Foreign Minister Alexander Downer pushed the Howard cabinet to boost ties with the Palestinians, warning that Australia was seen as “overly supportive” of Israel.
With Israeli Prime Minister Benjamin Netanyahu about to make a historic visit to Australia in August 1998, Mr Downer suggested Mr Netanyahu was a hardliner.
He told cabinet there was every sign that Mr Netanyahu supported the band of Israelis, including the orthodox, who viewed the surrender of any land to the Palestinians as “sacrilegious and tantamount to treason” and were pushing aggressive settlement of the occupied territories.
“Mr Netanyahu is generally seen as personally opposed to the Oslo peace process but, mainly for tactical reasons (including to appease the moderates in his coalition, and to ensure his re-election as prime minister), he is trying to give the impression of support for it and of progress,” Mr Downer says in a July 1998 submission to the Howard cabinet.

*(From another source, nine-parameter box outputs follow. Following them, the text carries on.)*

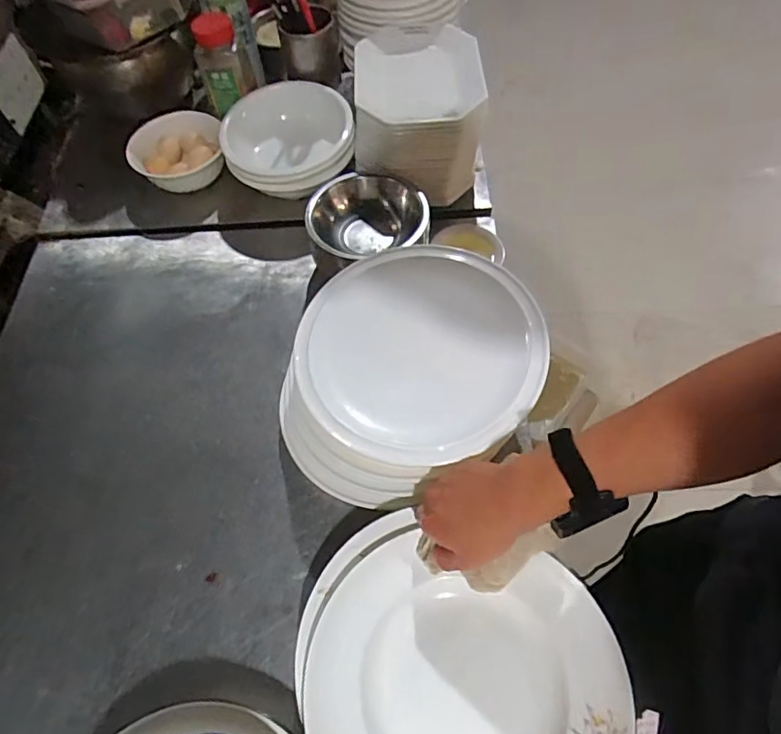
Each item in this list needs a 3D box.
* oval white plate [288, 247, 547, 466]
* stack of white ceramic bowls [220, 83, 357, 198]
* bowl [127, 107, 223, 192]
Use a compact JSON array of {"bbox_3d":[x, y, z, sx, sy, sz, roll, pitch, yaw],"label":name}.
[{"bbox_3d":[0.033,-0.025,0.639,0.284,0.026,0.280,-6,60,0],"label":"oval white plate"},{"bbox_3d":[-0.170,-0.384,0.915,0.219,0.086,0.202,-2,60,2],"label":"stack of white ceramic bowls"},{"bbox_3d":[-0.380,-0.386,0.956,0.160,0.057,0.147,-1,60,2],"label":"bowl"}]

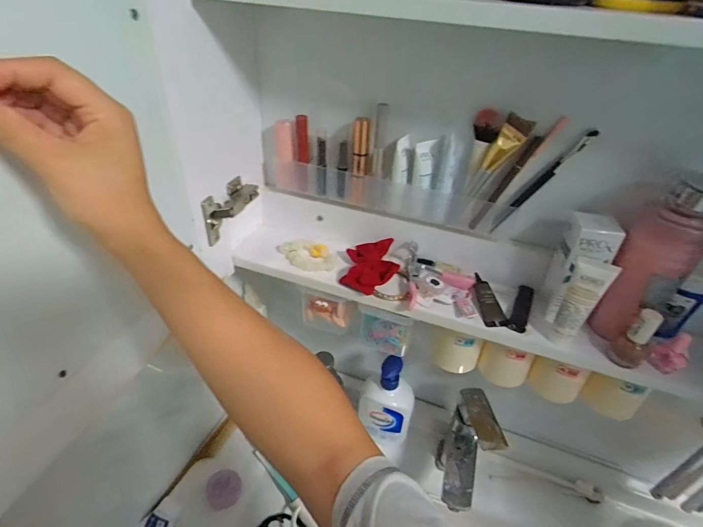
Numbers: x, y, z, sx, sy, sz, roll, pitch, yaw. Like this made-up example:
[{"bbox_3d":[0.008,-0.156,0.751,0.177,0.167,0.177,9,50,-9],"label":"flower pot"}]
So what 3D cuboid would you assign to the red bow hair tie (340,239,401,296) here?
[{"bbox_3d":[0.025,-0.001,0.506,0.067,0.028,0.088,9,37,6],"label":"red bow hair tie"}]

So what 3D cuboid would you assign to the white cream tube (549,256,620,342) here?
[{"bbox_3d":[0.232,0.039,0.404,0.034,0.098,0.018,28,43,29],"label":"white cream tube"}]

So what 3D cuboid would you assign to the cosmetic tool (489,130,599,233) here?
[{"bbox_3d":[0.206,-0.086,0.437,0.012,0.143,0.014,31,34,-15],"label":"cosmetic tool"}]

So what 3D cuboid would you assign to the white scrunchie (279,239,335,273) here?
[{"bbox_3d":[-0.061,-0.014,0.538,0.078,0.017,0.051,31,45,31],"label":"white scrunchie"}]

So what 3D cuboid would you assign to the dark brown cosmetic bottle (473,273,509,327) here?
[{"bbox_3d":[0.164,0.043,0.478,0.025,0.014,0.074,-5,56,-12],"label":"dark brown cosmetic bottle"}]

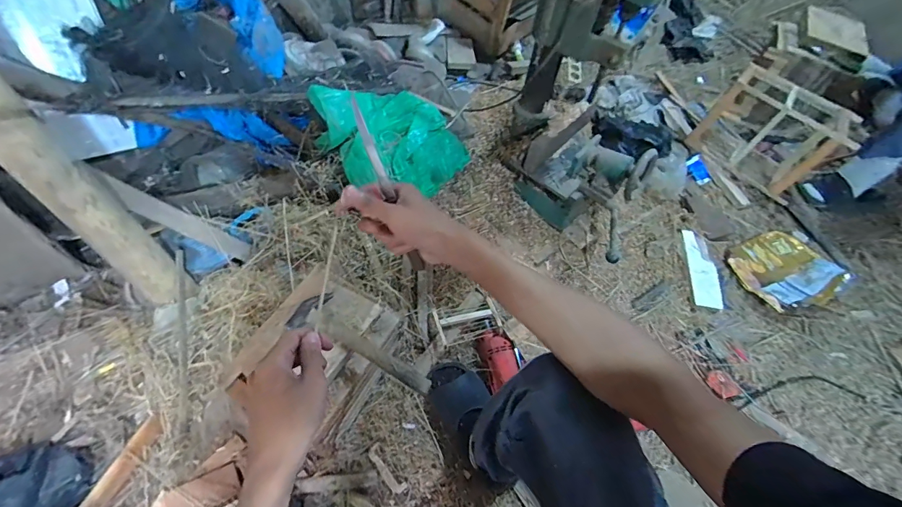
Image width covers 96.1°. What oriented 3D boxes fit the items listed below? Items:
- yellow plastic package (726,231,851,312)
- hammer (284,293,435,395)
[{"bbox_3d":[0.909,0.035,1.090,0.289,0.029,0.218,-16,59,-15],"label":"yellow plastic package"},{"bbox_3d":[-0.140,0.146,0.662,0.247,0.041,0.080,25,58,11],"label":"hammer"}]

“Mr Netanyahu remains a controversial figure and the visit will therefore require careful handling,” he said. “There will be some, both in Australia and in the Arab world, who will see the visit as tacit endorsement of some of Mr Netanyahu’s policies on Middle East peace process issues, especially since many observers – including many Israelis – place the bulk of the blame for the current impasse squarely on the shoulders of Mr Netanyahu and his government.”
Mr Downer said Mr Arafat and the moderates around him remained the best bet for long-term peace, although terrorist groups such as Hamas the Islamic Jihad were gaining support.